**Tasks to complete:**
**a.** Please list every thing the writer of the cancer essay says "I'd like to believe."
**b.** Carry on the cancer essay from the point where it stops.

**Document excerpt:**
*-*-*

I’d like to believe that the treatments I’ve received did the job and that all my recent tests are adequate and accurate.
I’d like to believe that the tamoxifen tablet I swallow every morning , and will continue to take for ten years, barring complications, is all that’s needed to keep me cancer free.
I’d like to believe in Santa Claus.
As much as I love my doctors and trust their judgement, I wonder if their training in traditional methods is enough? Are there different ways to attack it? Can the two be combined for better and longer lasting results? Maybe beat it for good?
Cancer cells have to start somewhere. Somehow a normal healthy cell is mutated into a rapidly dividing beast that is seemingly impossible to kill. Chemotherapy and radiotherapy target these fast growing cells, along with healthy fast growing cells like those in your hair follicles and your gut.
But what about before the cell starts its rapid division thing? How do we put these “stem cells” out of business?
Can we stop them from growing and setting up camp somewhere else?
Can they be stopped with diet? Supplements? Voodoo?

*-*-*

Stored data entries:
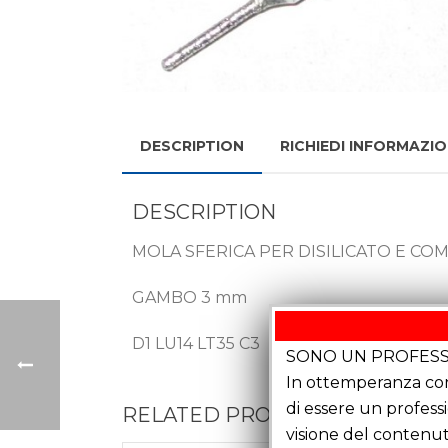
DESCRIPTION
RICHIEDI INFORMAZIO
DESCRIPTION
MOLA SFERICA PER DISILICATO E CO
GAMBO 3 mm
D1 LU14 LT35 C3
SONO UN PROFESS
In ottemperanza con 
di essere un profess
RELATED PRODUCTS
visione del contenut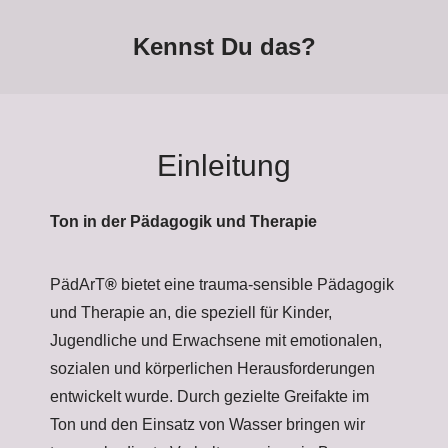
Kennst Du das?
Einleitung
Ton in der Pädagogik und Therapie
PädArT
®
bietet eine trauma-sensible Pädagogik
und Therapie an, die speziell für Kinder,
Jugendliche und Erwachsene mit emotionalen,
sozialen und körperlichen Herausforderungen
entwickelt wurde. Durch gezielte Greifakte im
Ton und den Einsatz von Wasser bringen wir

*-*-*

**Expected results:**
**a.**
- That the treatments received did the job and all recent tests are adequate and accurate
- That the tamoxifen tablet swallowed every morning, to be taken for ten years barring complications, is all that's needed to stay cancer free
- In Santa Claus

**b.**
What triggers the aggressive development of a normal cell into a cancer cell?
In my case it was probably the hormone replacement I used to combat menopausal symptoms. Too much exposure to estrogen.
Or was it all the wine I washed down my chocolate with?
From what I understand, tamoxifen blocks breast tissue cell receptors from taking in estrogen, which should prevent recurrence, at least while I’m taking it.
But what about the rest of me?
While it acts against estrogen in breast tissue, it comes with a higher risk of uterine and ovarian cancers, as it promotes estrogen in those parts, as well as in bones.
Not sure whether or not it increases risk of metastases there.
Another option, aromatase inhibitors stop your body from producing estrogen in the first place but often come with intense joint pain. I have enough of that, thank you very much, so we went with the tamoxifen.
Everyone claims that cancer thrives on sugar. What if glucose receptors can be blocked somehow? Are there herbs and cheap drugs that might accomplish this, as they do for diabetics? Even moderate to intense walking after meals aids in controlling blood glucose according to some research. Might this simple practice help thwart the growth of cancer cells?
All ideas worth pondering, but cancer is a wily beast…if you cut off it’s glucose supply will it turn to protein or fat to feed it’s voracious appetite? Can those pathways be blocked as well? Are dietary changes enough to accomplish this?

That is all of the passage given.